A customer earlier this month – one of many brave gardeners out in those gale force winds – asked me what my favourite indoor plant was, and without stopping to think, I said Zanzibar Gem.

Now this is partly true, its beauty being for busy homeowners its little requirement for water; but I have to confess my absolute love is the Cymbidium Orchid.

Blooming through winter, they give such lush growth and magnificent sprays of blooms to create a dramatic display. Beware; sometimes, after they have finished flowering, they may need a spell outside in a shady spot to enable them to produce blooms for next year.

Cymbidiums are native to the Himalayas and require less fuss than other species and can even be planted in the garden in morning sun.

They look spectacular under trees or as highlights in a tropical garden.

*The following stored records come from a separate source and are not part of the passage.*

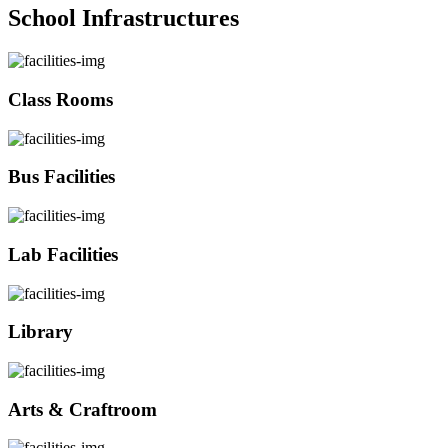
School Infrastructures
Class Rooms
Bus Facilities
Lab Facilities
Library
Arts & Craftroom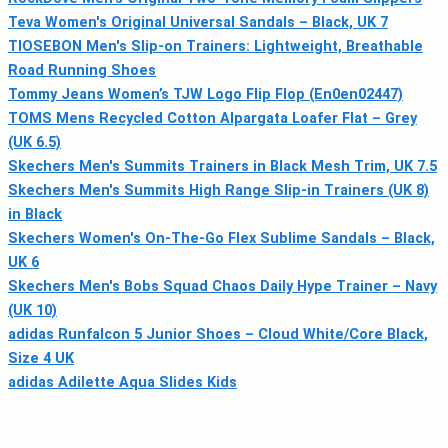
Teva Women's Original Universal Sandals – Black, UK 7
TIOSEBON Men's Slip-on Trainers: Lightweight, Breathable
Road Running Shoes
Tommy Jeans Women’s TJW Logo Flip Flop (En0en02447)
TOMS Mens Recycled Cotton Alpargata Loafer Flat – Grey
(UK 6.5)
Skechers Men's Summits Trainers in Black Mesh Trim, UK 7.5
Skechers Men's Summits High Range Slip-in Trainers (UK 8)
in Black
Skechers Women's On-The-Go Flex Sublime Sandals – Black,
UK 6
Skechers Men's Bobs Squad Chaos Daily Hype Trainer – Navy
(UK 10)
adidas Runfalcon 5 Junior Shoes – Cloud White/Core Black,
Size 4 UK
adidas Adilette Aqua Slides Kids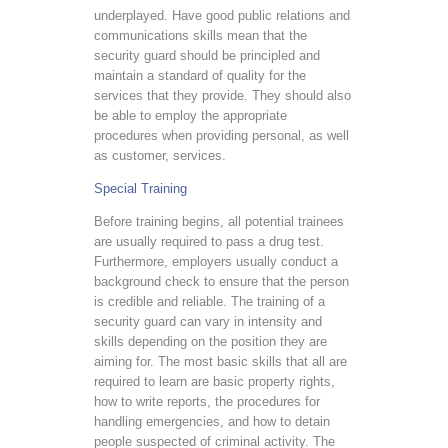
underplayed. Have good public relations and
communications skills mean that the
security guard should be principled and
maintain a standard of quality for the
services that they provide. They should also
be able to employ the appropriate
procedures when providing personal, as well
as customer, services.
Special Training
Before training begins, all potential trainees
are usually required to pass a drug test.
Furthermore, employers usually conduct a
background check to ensure that the person
is credible and reliable. The training of a
security guard can vary in intensity and
skills depending on the position they are
aiming for. The most basic skills that all are
required to learn are basic property rights,
how to write reports, the procedures for
handling emergencies, and how to detain
people suspected of criminal activity. The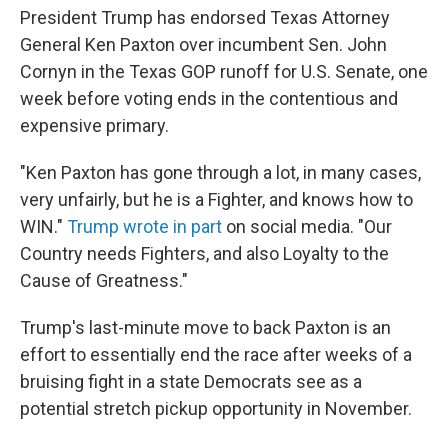
o
r
I
President Trump has endorsed Texas Attorney
k
n
General Ken Paxton over incumbent Sen. John
Cornyn in the Texas GOP runoff for U.S. Senate, one
week before voting ends in the contentious and
expensive primary.
"Ken Paxton has gone through a lot, in many cases,
very unfairly, but he is a Fighter, and knows how to
WIN."
Trump wrote in part
on social media. "Our
Country needs Fighters, and also Loyalty to the
Cause of Greatness."
Trump's last-minute move to back Paxton is an
effort to essentially end the race after weeks of a
bruising fight in a state Democrats see as a
potential stretch pickup opportunity in November.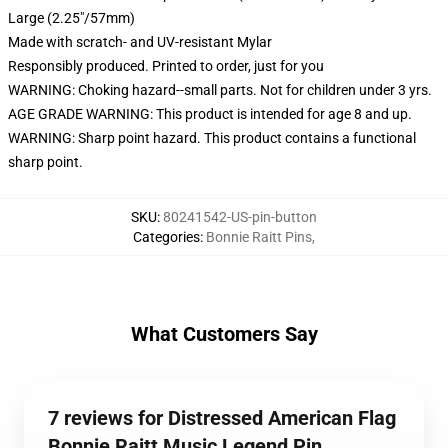
Large (2.25"/57mm)
Made with scratch- and UV-resistant Mylar
Responsibly produced. Printed to order, just for you
WARNING: Choking hazard--small parts. Not for children under 3 yrs.
AGE GRADE WARNING: This product is intended for age 8 and up.
WARNING: Sharp point hazard. This product contains a functional
sharp point.
SKU
:
80241542-US-pin-button
Categories
:
Bonnie Raitt Pins
,
What Customers Say
7 reviews for Distressed American Flag
Bonnie Raitt Music Legend Pin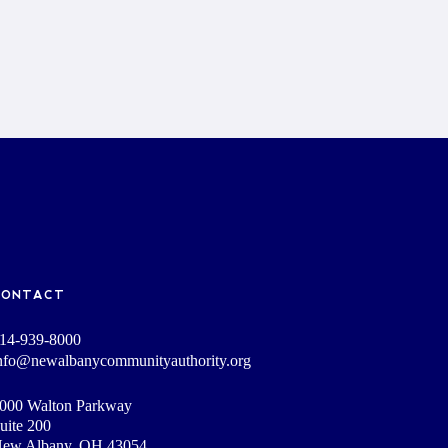
CONTACT
14-939-8000
nfo@newalbanycommunityauthority.org
000 Walton Parkway
uite 200
ew Albany, OH 43054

Repotting is generally the subject of concern to first plant owners. I can simplify this: they won’t need re-potting for at least three years in an average sized pot and then they can simply be potted into a larger pot giving the bulbs space to spread.

Use a reputable potting medium during September or October as from this period of time the plants are growing and any interference during the warmer weather can cause the bulbs to shrink.

Fertilising only one or two plants can be simple by applying Searles Flourish for Orchids, following the instructions dissolved in water.

Once a decision is made to divide orchids, they require a little care and knowledge as division will often stop flower production for a couple of seasons.

My answer to this is the wonderful knowledge members of the orchid societies have and are very willing to help. During this time of year, they will often be doing displays in shopping malls and even invite you to take along your plant.

This week:

  • Begin taking frangipani cuttings. Leave them aside in a dry place until the sap dries before planting.
  • Many gardeners have their tomatoes planted; time to use Flourish each week designated for tomatoes and vegetables.
  • Wait to prune tropical plants until the weather settles.